Für das Land der tausend Hügel also nicht die optimale Voraussetzung und so habe ich mich für meine Verhältnisse zwar mutig den ein oder anderen Hügel im Kraichgau auf dem Triathlonlenker hinuntergestürzt. Im Vergleich zu den Athleten um mich herum habe ich aber dann doch etwas zu oft panisch die Triathlonposition verlassen. Bleibt nur die Hoffnung, dass Übung die Meisterin macht.

Im Endeffekt hat dies dazu geführt, dass ich bereits auf dem Rad permanent einer Zeit hinterhergefahren bin und immer wieder gerechnet habe, wie schnell ich fahren muss, damit ich die Zeit vom letzen Jahr unterbieten kann. Das war mental wohl der größte Fehler, der mir leider auch den Spaß an dem Wettkampf genommen hat.

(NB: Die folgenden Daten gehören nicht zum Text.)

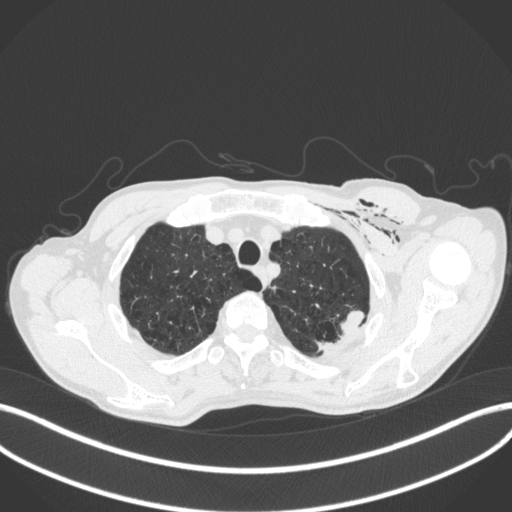
Chest CT, one axial slice; slice 354 of 416 in the series (ordered by position); reconstruction kernel B31f; 120 kVp; lung window (W 1500 / L -600 HU); 1 mm slice thickness; 512 × 512 image matrix, field of view 400 × 400 mm. Male patient, age 58 years. Case-level facts recorded for this patient, not image findings: clinical TNM (as recorded): T3 N0 M0.
Annotated regions visible in this slice (bounding box drawn by a radiologist):
- lung tumour (recorded histology: adenocarcinoma): bounding box [x1, y1, x2, y2] px = [339, 307, 369, 335]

Das Laufen – Pulsexplosion in der Hitze

Klar – getrieben von der Zeit, die ich auf dem Rad verloren hatte, wollte ich jetzt alles wieder reinlaufen. Ich hatte mir ja im Vorfeld ausgerechnet, dass ich schneller laufen möchte als im letzten Jahr. Also sprang ich vom Rad und machte einen Anfängerfehler – erst mal schnell loslaufen. Dass es heiß werden würde und ich diese Saison noch nicht in der Hitze trainiert hatte, habe ich großzügig ignoriert. Die Hoffnung war einfach, dass die Form ja gut ist und ich genau das abrufen kann, was ich mir vorgenommen habe. Der erste Kilometer geht im Kraichgau bergab und somit war der knapp 4-er Schnitt nicht komplett zu schnell, aber wohl nicht der ideale Start in der Hitze. Was passierte bei Kilometer 2? Der Puls stieg auf 182 und alles fühlte sich unglaublich schwer an. Der nächste Gedanke – wie soll ich jetzt nur einen Halbmarathon laufen?! Noch ein bis zwei Kilometer quälte ich mich weiter, versuchte unter dem 5-er Schnitt zu laufen, doch der Puls blieb konstant extrem hoch. Bis ich nur noch eine Chance sah – die komplette Verabschiedung von irgendwelchen Zeiten, es ging jetzt einfach nur noch um Schadensbegrenzung – Geschwindigkeit rausnehmen bis 5:40-er Schnitt und alles was ich an Flüssigkeit auf der Strecke bekam über mich und in mich schütten. Erst gegen Kilometer  15 sank der Puls langsam. So konnte ich zumindest die letzten Kilometer wieder einigermaßen schnell in Richtung Ziel laufen. Ihr könnt euch vorstellen – auch hier fehlte mir leider die Freude an unserem Sport. Ich dachte an ein Zitat, das ich (meine ich) von Sebastian Kienle aufgeschnappt habe. Das Gute am Triathlon ist: an einem Tag an dem es nicht läuft, kannst du trotzdem stolz sein, dich bis ins Ziel zu kämpfen. Das war letzendlich mein Ansporn, der mich noch bis zur Ziellinie trug.

Jetzt heisst es für mich erst mal: mentale Wunden pflegen, aus Fehlern lernen und neuen Elan für Frankfurt sammeln!